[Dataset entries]
•••••
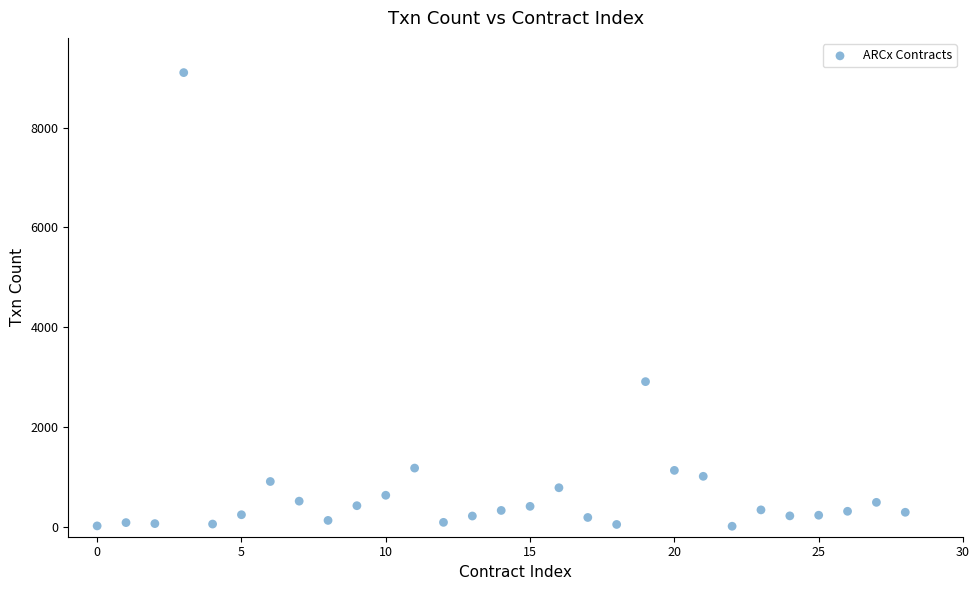

What Y value in the scatter plot is closest to 4557?

2909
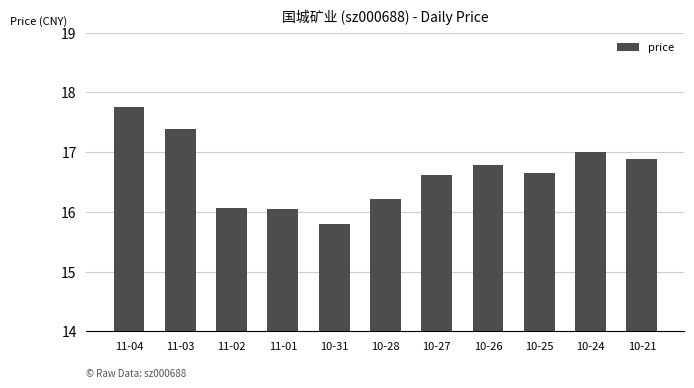

Is it true that the value at 11-04 is 17.8?

True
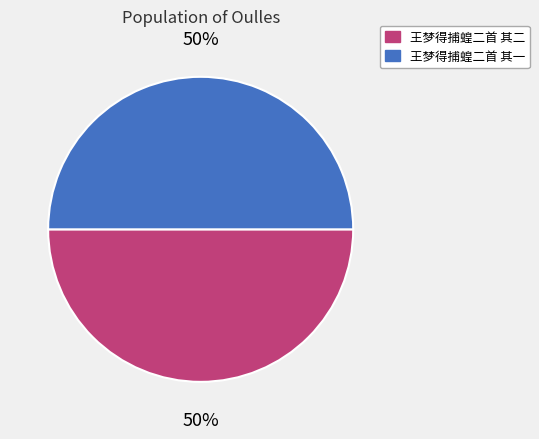

How many slices are in this pie chart?

2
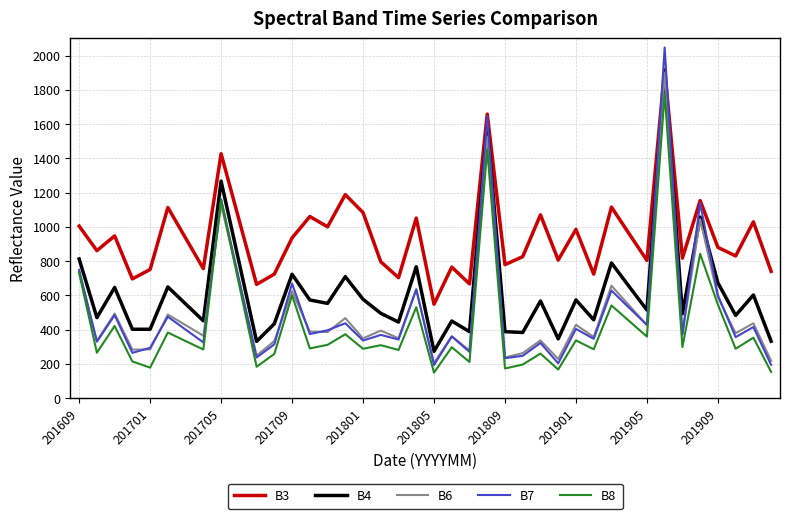

Which series has the largest range (max minus min)?

B7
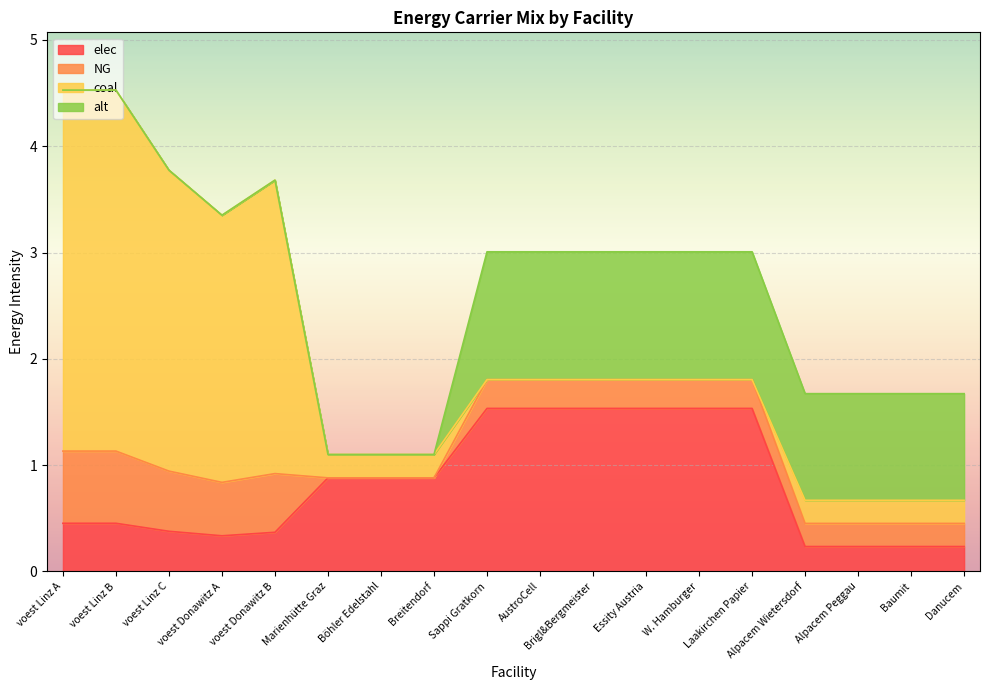

In NG, how many points are lower than both neighbors (excluding endpoints)?

1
•••••
Copy out every one of the entries above word for word, leaving out the pictures.

**RESULT FOR THIS EXERCISE**.
What Y value in the scatter plot is closest to 4557?

2909

Is it true that the value at 11-04 is 17.8?

True

How many slices are in this pie chart?

2

Which series has the largest range (max minus min)?

B7

In NG, how many points are lower than both neighbors (excluding endpoints)?

1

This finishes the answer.